Two COVID-19 vaccine studies were withdrawn in October 2025 after scientists received direction to pull them, studies that had already been accepted for publication in peer-reviewed medical journals. In February 2026, top FDA officials declined to approve submission of shingles vaccine study abstracts to a major drug safety conference.
A spokesperson for HHS, which oversees the FDA, confirmed the withdrawals. The official rationale: “The studies were withdrawn because the authors drew broad conclusions that were not supported by the underlying data.” Independent scientists and public health experts pushed back sharply on that justification.

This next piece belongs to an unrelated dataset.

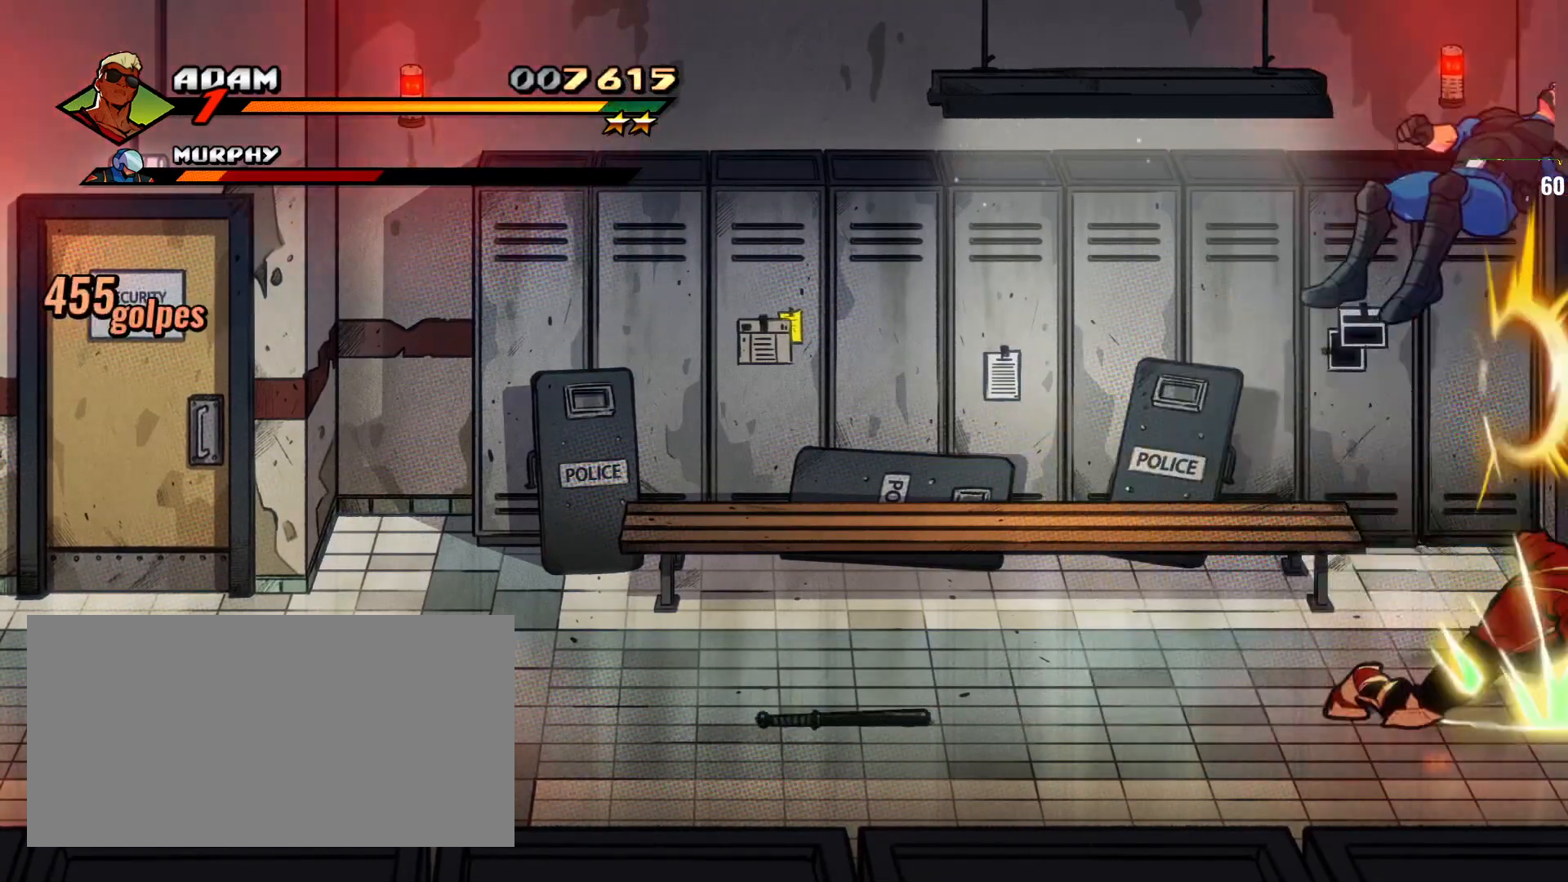
{"dt_ms": 500, "buttons": ["SQUARE"], "left_stick": "down-right", "events": [[133, "CROSS", "down"], [300, "CROSS", "up"], [300, "left_stick", "down-right"], [333, "SQUARE", "down"]]}
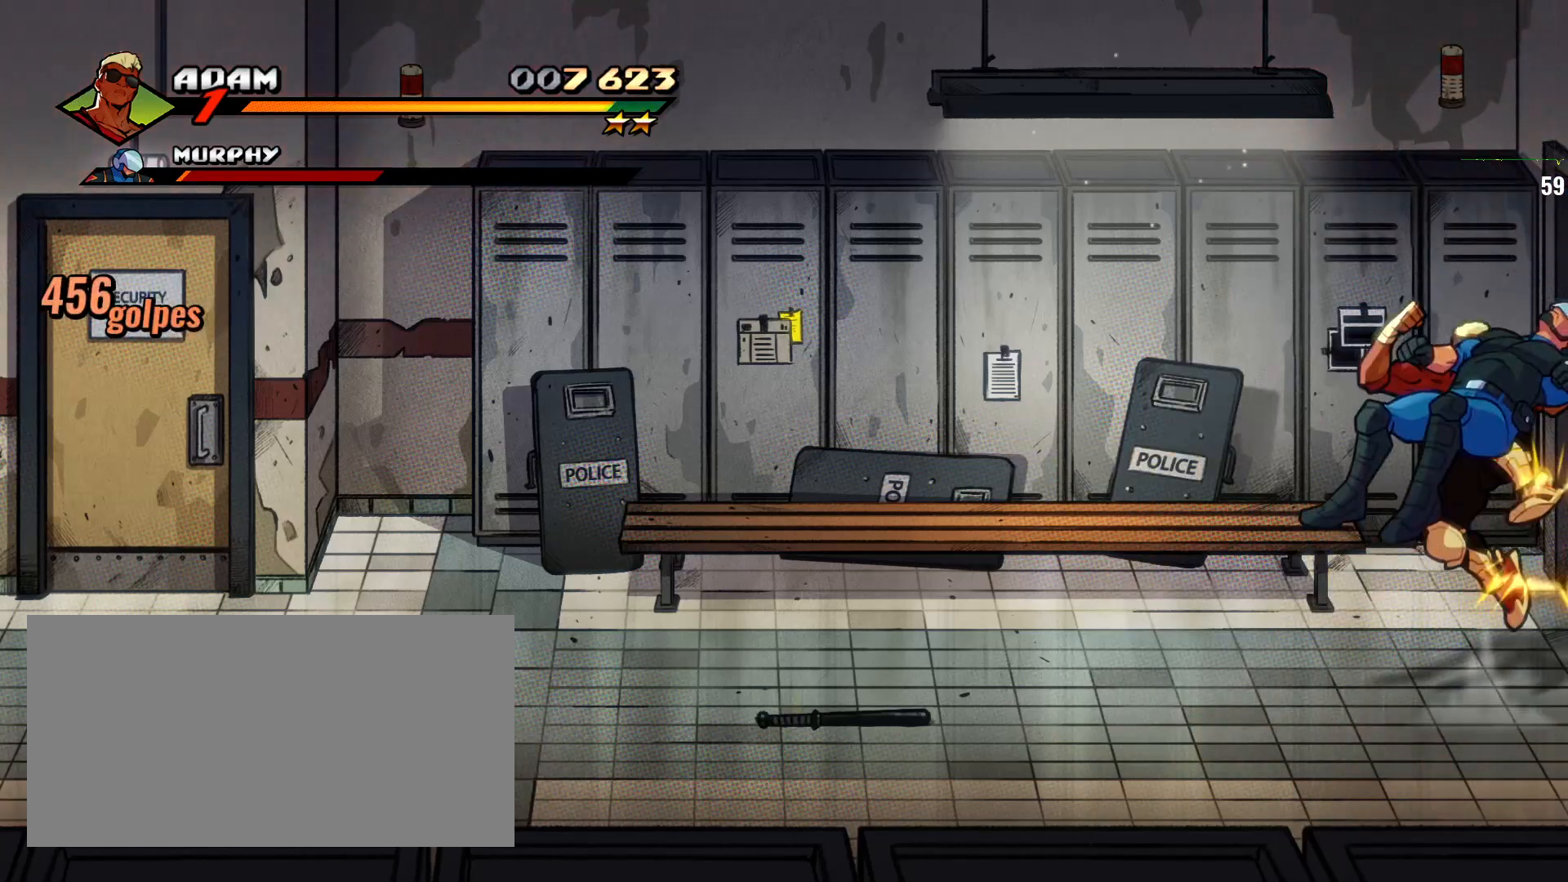
{"dt_ms": 500, "buttons": [], "left_stick": "right", "events": [[67, "SQUARE", "up"], [200, "left_stick", "right"], [233, "TRIANGLE", "down"], [400, "TRIANGLE", "up"]]}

Dr. Fiona Havers, a former CDC official who led CDC’s tracking of hospitalizations from COVID-19 and RSV, stated: “HHS leaders now have a clear pattern of blocking high-quality studies that include results that don’t support their overall anti-vaccine narrative. This censorship of taxpayer-funded science is extremely concerning.”
The withdrawals are taking place under HHS Secretary Robert F. Kennedy Jr., a prominent vaccine skeptic who has repeatedly expressed doubt about the safety and efficacy of several vaccines, including COVID-19 vaccines and childhood immunization schedules. Under his leadership, federal health agencies have softened COVID shot recommendations, cut vaccine research funding, and attempted to overhaul the childhood immunization schedule.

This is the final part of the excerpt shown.